* Data section
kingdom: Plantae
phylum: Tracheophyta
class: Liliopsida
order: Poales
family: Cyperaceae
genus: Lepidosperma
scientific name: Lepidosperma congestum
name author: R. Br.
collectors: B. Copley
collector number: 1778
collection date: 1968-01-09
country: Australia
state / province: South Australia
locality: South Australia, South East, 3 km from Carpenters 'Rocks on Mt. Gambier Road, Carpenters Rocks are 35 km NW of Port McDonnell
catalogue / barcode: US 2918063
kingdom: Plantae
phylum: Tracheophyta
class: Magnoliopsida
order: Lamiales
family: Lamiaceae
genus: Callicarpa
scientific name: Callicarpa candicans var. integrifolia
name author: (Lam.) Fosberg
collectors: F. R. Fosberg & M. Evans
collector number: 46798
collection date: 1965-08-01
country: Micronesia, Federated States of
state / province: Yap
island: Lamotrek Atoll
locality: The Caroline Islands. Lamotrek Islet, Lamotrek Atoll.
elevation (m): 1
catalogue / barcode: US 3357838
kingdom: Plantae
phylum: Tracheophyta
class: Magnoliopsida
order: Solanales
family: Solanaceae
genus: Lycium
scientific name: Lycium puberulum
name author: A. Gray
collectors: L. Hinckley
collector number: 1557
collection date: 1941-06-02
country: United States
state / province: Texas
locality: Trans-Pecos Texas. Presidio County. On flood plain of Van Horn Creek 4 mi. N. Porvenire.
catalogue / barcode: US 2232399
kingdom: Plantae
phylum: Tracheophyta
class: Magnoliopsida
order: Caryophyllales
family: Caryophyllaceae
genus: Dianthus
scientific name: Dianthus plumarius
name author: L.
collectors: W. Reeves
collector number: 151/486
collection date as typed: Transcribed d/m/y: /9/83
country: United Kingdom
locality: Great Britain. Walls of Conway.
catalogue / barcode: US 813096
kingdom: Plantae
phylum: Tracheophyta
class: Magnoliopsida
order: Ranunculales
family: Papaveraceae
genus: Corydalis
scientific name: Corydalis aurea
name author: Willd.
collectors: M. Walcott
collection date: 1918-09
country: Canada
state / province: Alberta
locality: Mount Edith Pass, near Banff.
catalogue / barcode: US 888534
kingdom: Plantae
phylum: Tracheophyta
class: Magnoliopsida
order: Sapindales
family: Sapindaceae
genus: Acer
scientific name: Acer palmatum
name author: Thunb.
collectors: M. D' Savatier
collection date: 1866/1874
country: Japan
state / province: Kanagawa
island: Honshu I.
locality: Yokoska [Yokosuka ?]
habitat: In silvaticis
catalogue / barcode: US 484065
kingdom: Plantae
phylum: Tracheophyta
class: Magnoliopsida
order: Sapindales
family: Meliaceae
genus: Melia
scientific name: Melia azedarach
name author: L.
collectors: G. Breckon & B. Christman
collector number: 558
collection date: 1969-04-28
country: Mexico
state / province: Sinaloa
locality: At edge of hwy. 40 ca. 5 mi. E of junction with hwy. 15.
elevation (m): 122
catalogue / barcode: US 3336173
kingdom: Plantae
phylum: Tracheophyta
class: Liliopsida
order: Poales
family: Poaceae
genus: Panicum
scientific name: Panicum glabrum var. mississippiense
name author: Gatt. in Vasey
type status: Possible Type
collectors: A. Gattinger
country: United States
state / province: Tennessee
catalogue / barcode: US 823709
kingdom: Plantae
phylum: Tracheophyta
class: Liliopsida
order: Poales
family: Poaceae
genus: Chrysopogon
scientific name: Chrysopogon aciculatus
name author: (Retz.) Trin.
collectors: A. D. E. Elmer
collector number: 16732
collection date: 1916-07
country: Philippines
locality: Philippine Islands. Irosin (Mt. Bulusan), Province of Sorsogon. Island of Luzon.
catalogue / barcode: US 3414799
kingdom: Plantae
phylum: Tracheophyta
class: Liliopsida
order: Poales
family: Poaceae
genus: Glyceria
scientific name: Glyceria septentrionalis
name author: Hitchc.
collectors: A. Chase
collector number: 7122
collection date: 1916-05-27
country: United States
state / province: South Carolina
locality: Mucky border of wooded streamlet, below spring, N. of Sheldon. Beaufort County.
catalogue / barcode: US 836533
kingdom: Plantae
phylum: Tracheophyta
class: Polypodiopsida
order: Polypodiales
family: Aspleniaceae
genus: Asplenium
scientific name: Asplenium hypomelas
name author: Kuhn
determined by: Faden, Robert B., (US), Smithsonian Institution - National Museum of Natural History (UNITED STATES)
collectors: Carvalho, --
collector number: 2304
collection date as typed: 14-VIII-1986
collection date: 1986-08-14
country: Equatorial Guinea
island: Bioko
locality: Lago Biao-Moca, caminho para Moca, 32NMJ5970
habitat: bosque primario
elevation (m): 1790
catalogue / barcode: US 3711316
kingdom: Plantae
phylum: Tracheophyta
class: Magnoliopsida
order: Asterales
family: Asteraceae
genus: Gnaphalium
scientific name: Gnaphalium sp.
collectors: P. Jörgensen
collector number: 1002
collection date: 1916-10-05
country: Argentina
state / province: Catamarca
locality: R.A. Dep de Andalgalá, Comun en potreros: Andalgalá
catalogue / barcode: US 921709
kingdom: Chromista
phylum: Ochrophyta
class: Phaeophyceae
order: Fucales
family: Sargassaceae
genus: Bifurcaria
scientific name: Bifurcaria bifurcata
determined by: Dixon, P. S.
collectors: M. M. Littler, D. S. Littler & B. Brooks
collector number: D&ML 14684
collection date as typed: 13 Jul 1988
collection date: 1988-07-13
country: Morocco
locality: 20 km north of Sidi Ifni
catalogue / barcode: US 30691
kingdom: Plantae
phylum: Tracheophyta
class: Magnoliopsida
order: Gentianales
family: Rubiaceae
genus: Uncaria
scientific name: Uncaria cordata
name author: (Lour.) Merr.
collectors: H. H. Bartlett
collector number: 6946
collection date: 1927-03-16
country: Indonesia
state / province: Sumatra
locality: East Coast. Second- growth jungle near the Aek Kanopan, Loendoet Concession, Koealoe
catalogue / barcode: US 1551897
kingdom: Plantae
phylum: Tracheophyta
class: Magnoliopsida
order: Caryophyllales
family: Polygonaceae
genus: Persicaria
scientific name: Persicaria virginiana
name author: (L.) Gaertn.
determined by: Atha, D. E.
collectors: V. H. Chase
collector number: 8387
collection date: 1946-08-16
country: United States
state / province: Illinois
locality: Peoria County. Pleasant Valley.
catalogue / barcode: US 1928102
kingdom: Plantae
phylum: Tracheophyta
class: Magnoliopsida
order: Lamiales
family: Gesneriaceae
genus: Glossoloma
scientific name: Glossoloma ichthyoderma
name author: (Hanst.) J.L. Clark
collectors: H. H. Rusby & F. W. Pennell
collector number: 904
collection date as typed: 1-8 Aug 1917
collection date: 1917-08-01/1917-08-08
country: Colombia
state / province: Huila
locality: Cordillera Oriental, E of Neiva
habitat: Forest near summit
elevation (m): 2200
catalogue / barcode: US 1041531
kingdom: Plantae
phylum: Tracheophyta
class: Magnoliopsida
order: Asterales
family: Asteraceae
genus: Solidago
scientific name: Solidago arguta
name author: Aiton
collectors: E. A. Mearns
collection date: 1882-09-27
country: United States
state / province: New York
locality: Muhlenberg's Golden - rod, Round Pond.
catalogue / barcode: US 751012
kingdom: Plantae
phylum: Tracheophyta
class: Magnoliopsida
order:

* What you need to do
Reproduce verbatim the lines of the data from the line with "catalogue / barcode: US 836533" to the line with "country: Argentina", including both of those lines.

* The solution
catalogue / barcode: US 836533
kingdom: Plantae
phylum: Tracheophyta
class: Polypodiopsida
order: Polypodiales
family: Aspleniaceae
genus: Asplenium
scientific name: Asplenium hypomelas
name author: Kuhn
determined by: Faden, Robert B., (US), Smithsonian Institution - National Museum of Natural History (UNITED STATES)
collectors: Carvalho, --
collector number: 2304
collection date as typed: 14-VIII-1986
collection date: 1986-08-14
country: Equatorial Guinea
island: Bioko
locality: Lago Biao-Moca, caminho para Moca, 32NMJ5970
habitat: bosque primario
elevation (m): 1790
catalogue / barcode: US 3711316
kingdom: Plantae
phylum: Tracheophyta
class: Magnoliopsida
order: Asterales
family: Asteraceae
genus: Gnaphalium
scientific name: Gnaphalium sp.
collectors: P. Jörgensen
collector number: 1002
collection date: 1916-10-05
country: Argentina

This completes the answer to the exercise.